The M. FokI adenine- N 6 DNA methyltransferase recognizes the asymmetric DNA sequence GGATG/CATCC. It consists of two domains each containing all motifs characteristic for adenine- N 6 DNA methyltransferases. We have studied the specificity of DNA-methylation by both domains using 27 hemimethylated oligonucleotide substrates containing recognition sites which differ in one or two base pairs from GGATG or CATCC. The N-terminal domain of M. FokI interacts very specifically with GGATG-sequences, because only one of the altered sites is modified. In contrast, the C-terminal domain shows lower specificity. It prefers CATCC-sequences but only two of the 12 star sites (i.e. sites that differ in 1 bp from the recognition site) are not accepted and some star sites are modified with rates reduced only 2–3-fold. In addition, GGATGC- and CGATGC-sites are modified which differ at two positions from CATCC. DNA binding experiments show that the N-terminal domain preferentially binds to hemimethylated GGATG/C mATCC sequences whereas the C-terminal domain binds to DNA with higher affinity but without specificity.
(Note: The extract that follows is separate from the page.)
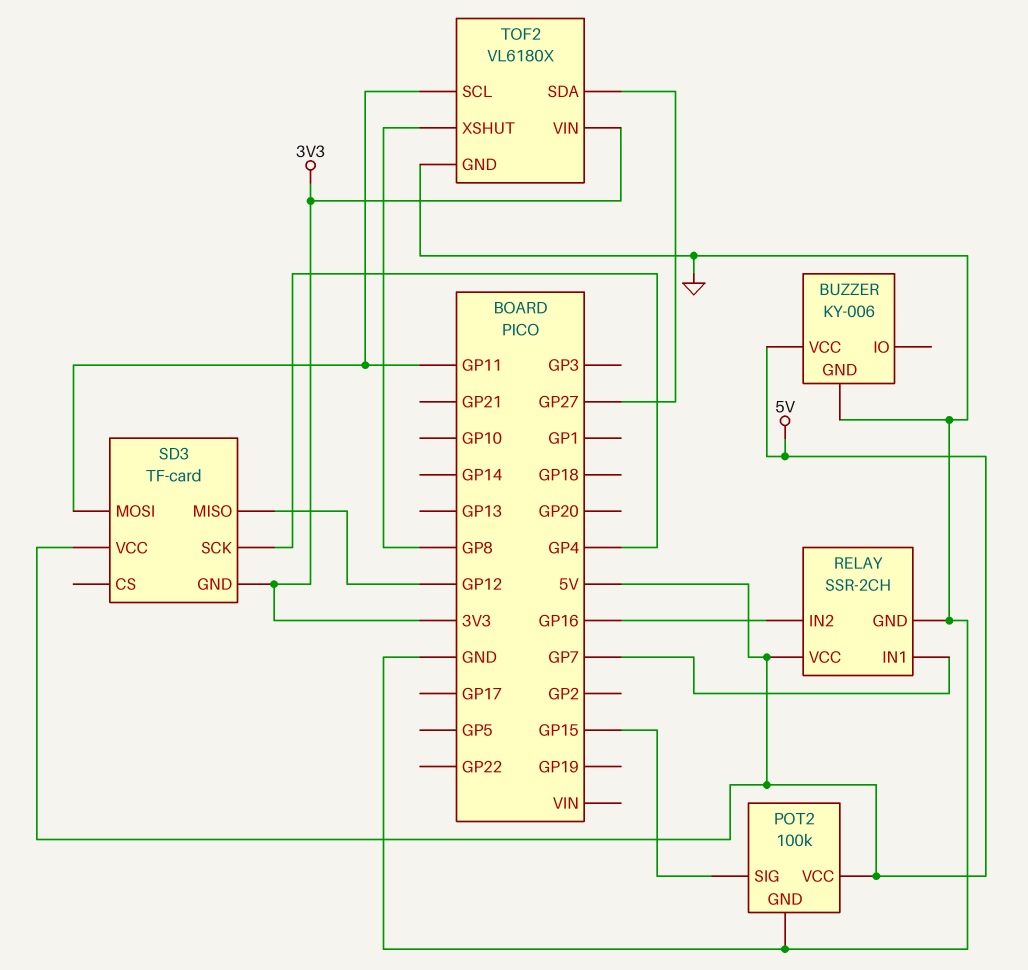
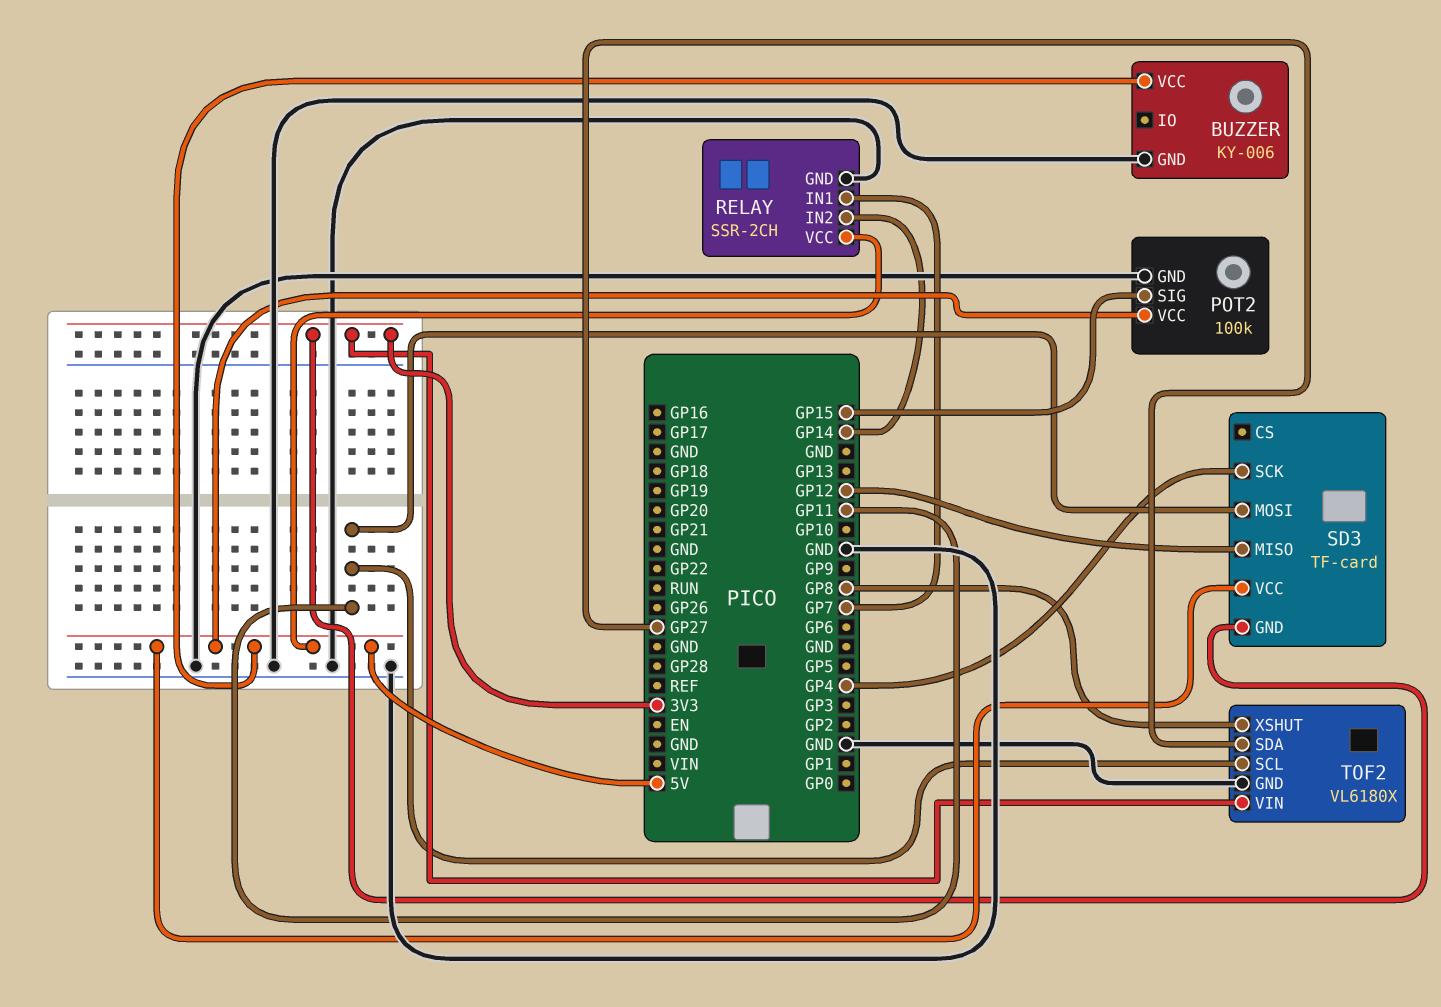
RELAY pin IN2: GP16 -> GP14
Protein–protein interaction assays show that both domains of M. FokI are in contact with each other. However, several DNA-binding experiments demonstrate that DNA-binding of both domains is mutually exclusive in full-length M. FokI and both domains do not functionally influence each other. The implications of these results on the molecular evolution of type IIS restriction/modification systems are discussed.